◆ Source passage ◆
-*-

3. Water Heater: A huge jump down from HVAC equipment, water heaters account for about 14% of most home’s total energy usage. But obviously, you need hot water, and unlike your HVAC equipment, you cannot just turn your water heater off and on to suit the climate. What you can do, however, is conserve water in general. It’s a well-known fact that Americans waste a staggering amount of water (about one trillion gallons cumulatively,) and with $317 in energy costs going to the average homeowner’s water heater specifically, it’s smart to turn the tap off whenever possible.

4. Washer & Dryer: Right behind your water heater on the list of energy-sucking appliances is another water-related combo—your washer and dryer. Accounting for 13% of home energy use and costing roughly $143 a year to operate, your washer and dryer are obviously important devices. That said, if you find yourself doing loads of laundry that only have a few pieces of clothing, you may be able to save a nice chunk of change by holding off awhile. You don’t necessarily have to wear dirty shirts and pants or go back to the old clothesline method, but don’t do a whole cycle just for your favorite pair of underwear either.

5. Lighting: Lighting accounts for 12% of Americans’ home energy consumption, though calculating the cost per household can be difficult. With traditional light bulbs, you can easily spend over $100 a year on lighting—especially if you keep the lights on all the time. However, if you use electrician-recommended, energy-efficient LED bulbs in your lamps and light fixtures, you can reduce your annual lighting costs to as little as $28 a year.

6. Refrigerator: Another good jump down percentage-wise, your fridge uses about 4% of your home’s electricity annually, and costs about $95 to operate on a yearly basis. Is there anything you can do to reduce this cost? Unless you buy an icebox, probably not, though you may be able to cut refrigerator costs slightly by upgrading to a more energy-efficient model or reducing the amount of items you keep in the fridge at one time, so it doesn’t have to work as hard.

7. Electric Oven: Electric ovens cost $90 a year to operate if we’re going by the metric of one hour at 350 degrees. Overall, they account for somewhere between 3-4% of your home electricity usage. Gas ovens tend to be more energy-efficient, and some homeowners simply prefer the heat level/usability of a gas oven/stove. But in general, the cost of operating a gas versus an electric oven is negligible.

8. Entertainment System: Your TV, DVD/Blu-Ray player, cable box, DVR, and game station are responsible for just 3% of your home’s power consumption. These systems cost about $57 a year to operate (minus any subscriptions, of course,) which isn’t much in the grand scheme of things, although it is worth noting that they do often suck phantom or “vampire” power. But if your mom/spouse tells you you’re wasting energy playing video games, she’s really only correct in a partial sense.

9. Dishwasher: Of water-using appliances in your household, your dishwasher is surprisingly cheap to operate. It takes up just 2% of your home’s total energy and costs about $49 a year to run, even if you are using it on a weekly/nightly basis. You should still limit dishwasher use somewhat for water conservation, but it’s preferable to running the tap for long periods of time.

10. Computer: Yes, Americans spend too much time on their computers. But while the digital age has changed a lot of things in our homes, in the grand scheme, it hasn’t been too hard on our utilities. Most computers account for only 1% of home energy use, and even if this sounds like a lot to you, it really isn’t when you take into account how much we use these devices, and the $28 per year in electricity they cost us.

-*-

◆ Explore the material ◆
(a) Rewrite the home energy text starting with "7. Electric Oven: Electric" and going on through "a partial sense.", swapping "game station" for "video game console".
(b) In the home energy text, what is the yearly cost of running a refrigerator?

-*-

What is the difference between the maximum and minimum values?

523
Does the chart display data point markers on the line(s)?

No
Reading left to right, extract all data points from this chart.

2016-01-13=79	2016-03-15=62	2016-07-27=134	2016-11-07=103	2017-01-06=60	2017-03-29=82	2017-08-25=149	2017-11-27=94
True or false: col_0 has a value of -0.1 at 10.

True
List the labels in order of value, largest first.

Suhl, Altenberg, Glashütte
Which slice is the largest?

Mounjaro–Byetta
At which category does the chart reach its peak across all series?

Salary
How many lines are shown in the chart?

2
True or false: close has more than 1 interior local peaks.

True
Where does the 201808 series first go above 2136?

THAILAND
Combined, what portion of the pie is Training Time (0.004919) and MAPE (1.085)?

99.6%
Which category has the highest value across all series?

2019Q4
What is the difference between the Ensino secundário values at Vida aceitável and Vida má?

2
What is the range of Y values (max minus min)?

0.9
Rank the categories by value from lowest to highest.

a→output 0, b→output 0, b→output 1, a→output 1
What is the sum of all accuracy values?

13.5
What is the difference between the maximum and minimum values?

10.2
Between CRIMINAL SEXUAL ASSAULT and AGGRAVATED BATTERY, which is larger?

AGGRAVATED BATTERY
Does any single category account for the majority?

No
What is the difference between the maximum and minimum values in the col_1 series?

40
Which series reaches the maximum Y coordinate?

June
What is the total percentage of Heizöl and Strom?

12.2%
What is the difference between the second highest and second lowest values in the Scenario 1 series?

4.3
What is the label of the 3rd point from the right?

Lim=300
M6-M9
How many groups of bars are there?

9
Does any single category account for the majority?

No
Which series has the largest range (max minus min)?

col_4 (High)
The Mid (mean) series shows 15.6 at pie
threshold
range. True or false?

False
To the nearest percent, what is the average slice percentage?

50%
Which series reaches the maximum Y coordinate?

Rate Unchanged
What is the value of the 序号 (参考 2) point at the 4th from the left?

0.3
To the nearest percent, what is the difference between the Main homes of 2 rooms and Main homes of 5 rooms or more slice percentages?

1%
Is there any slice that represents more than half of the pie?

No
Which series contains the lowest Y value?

-*-

◆ Answer section ◆
(a)
7. Electric Oven: Electric ovens cost $90 a year to operate if we’re going by the metric of one hour at 350 degrees. Overall, they account for somewhere between 3-4% of your home electricity usage. Gas ovens tend to be more energy-efficient, and some homeowners simply prefer the heat level/usability of a gas oven/stove. But in general, the cost of operating a gas versus an electric oven is negligible.

8. Entertainment System: Your TV, DVD/Blu-Ray player, cable box, DVR, and video game console are responsible for just 3% of your home’s power consumption. These systems cost about $57 a year to operate (minus any subscriptions, of course,) which isn’t much in the grand scheme of things, although it is worth noting that they do often suck phantom or “vampire” power. But if your mom/spouse tells you you’re wasting energy playing video games, she’s really only correct in a partial sense.

(b) About $95 a year.